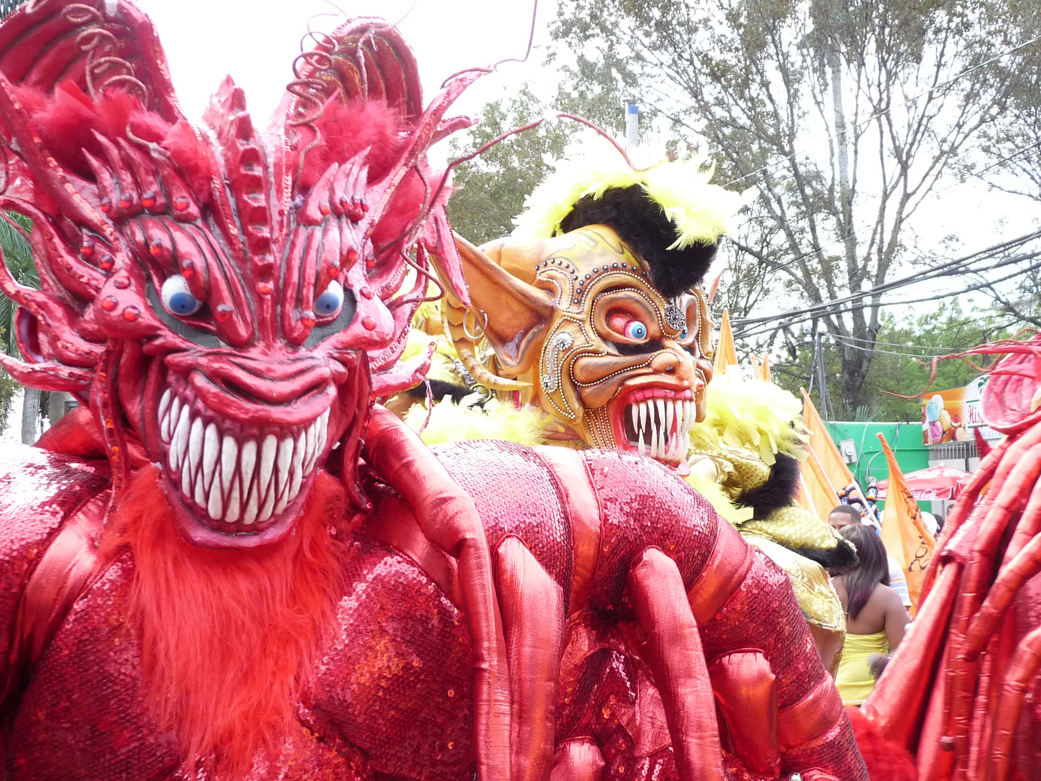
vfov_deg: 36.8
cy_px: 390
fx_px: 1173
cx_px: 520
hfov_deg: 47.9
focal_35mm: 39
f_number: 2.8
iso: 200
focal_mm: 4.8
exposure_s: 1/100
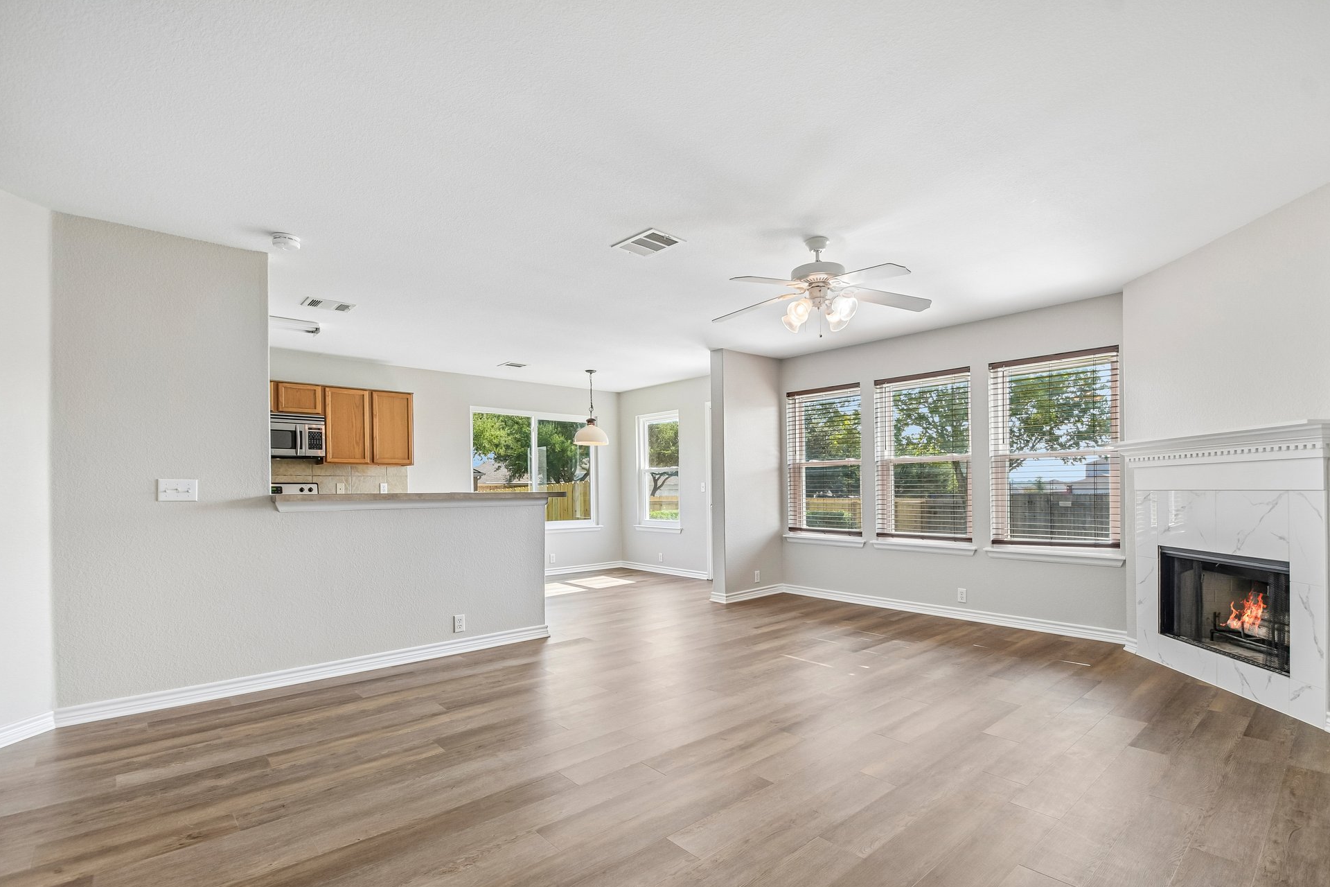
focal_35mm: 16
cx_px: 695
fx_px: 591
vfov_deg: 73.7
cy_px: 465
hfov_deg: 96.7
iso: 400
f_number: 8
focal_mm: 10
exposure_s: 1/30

* * * * * * * * *

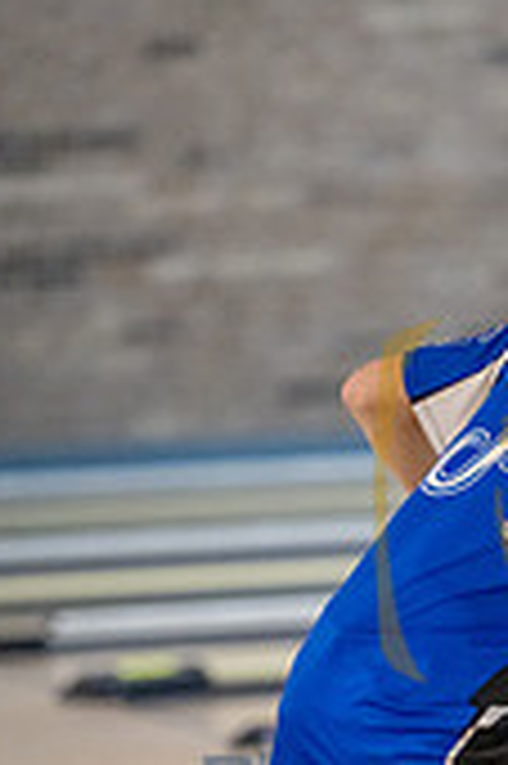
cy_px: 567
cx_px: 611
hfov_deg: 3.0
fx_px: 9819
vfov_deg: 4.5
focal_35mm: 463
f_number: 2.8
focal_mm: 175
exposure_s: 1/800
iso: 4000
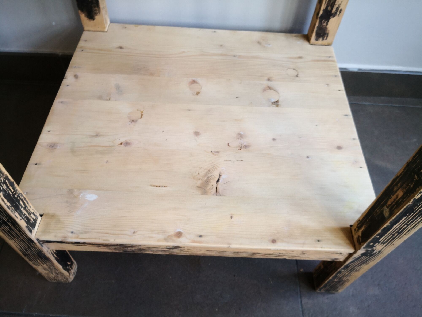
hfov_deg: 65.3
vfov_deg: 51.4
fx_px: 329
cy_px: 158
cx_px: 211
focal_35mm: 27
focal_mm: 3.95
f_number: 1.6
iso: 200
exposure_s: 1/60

* * * * * * * * *

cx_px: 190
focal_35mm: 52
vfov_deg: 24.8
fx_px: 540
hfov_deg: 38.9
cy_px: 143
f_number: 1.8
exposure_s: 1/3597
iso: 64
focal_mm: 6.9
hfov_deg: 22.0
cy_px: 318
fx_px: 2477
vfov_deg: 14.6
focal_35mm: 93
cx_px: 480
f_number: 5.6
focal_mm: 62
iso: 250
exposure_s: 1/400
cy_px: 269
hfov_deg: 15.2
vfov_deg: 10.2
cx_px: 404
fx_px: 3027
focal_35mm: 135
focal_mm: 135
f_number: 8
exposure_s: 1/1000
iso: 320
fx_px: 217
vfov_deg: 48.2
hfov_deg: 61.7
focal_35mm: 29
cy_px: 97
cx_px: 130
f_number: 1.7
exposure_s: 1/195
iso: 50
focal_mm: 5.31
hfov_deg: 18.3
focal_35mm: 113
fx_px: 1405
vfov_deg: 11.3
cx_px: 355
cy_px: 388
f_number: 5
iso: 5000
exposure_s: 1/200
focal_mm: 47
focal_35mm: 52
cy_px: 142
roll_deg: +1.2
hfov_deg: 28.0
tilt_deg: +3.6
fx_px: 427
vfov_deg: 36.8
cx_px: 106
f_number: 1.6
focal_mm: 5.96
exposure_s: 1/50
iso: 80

* * * * * * * * *

• _Requirement_
Give again the lines of the listing above that run from the one with "focal_mm: 4.8" up to and including the one with "exposure_s: 1/30". Keep them exact and omit the pictures.

• _Solution below_
focal_mm: 4.8
exposure_s: 1/100
focal_35mm: 16
cx_px: 695
fx_px: 591
vfov_deg: 73.7
cy_px: 465
hfov_deg: 96.7
iso: 400
f_number: 8
focal_mm: 10
exposure_s: 1/30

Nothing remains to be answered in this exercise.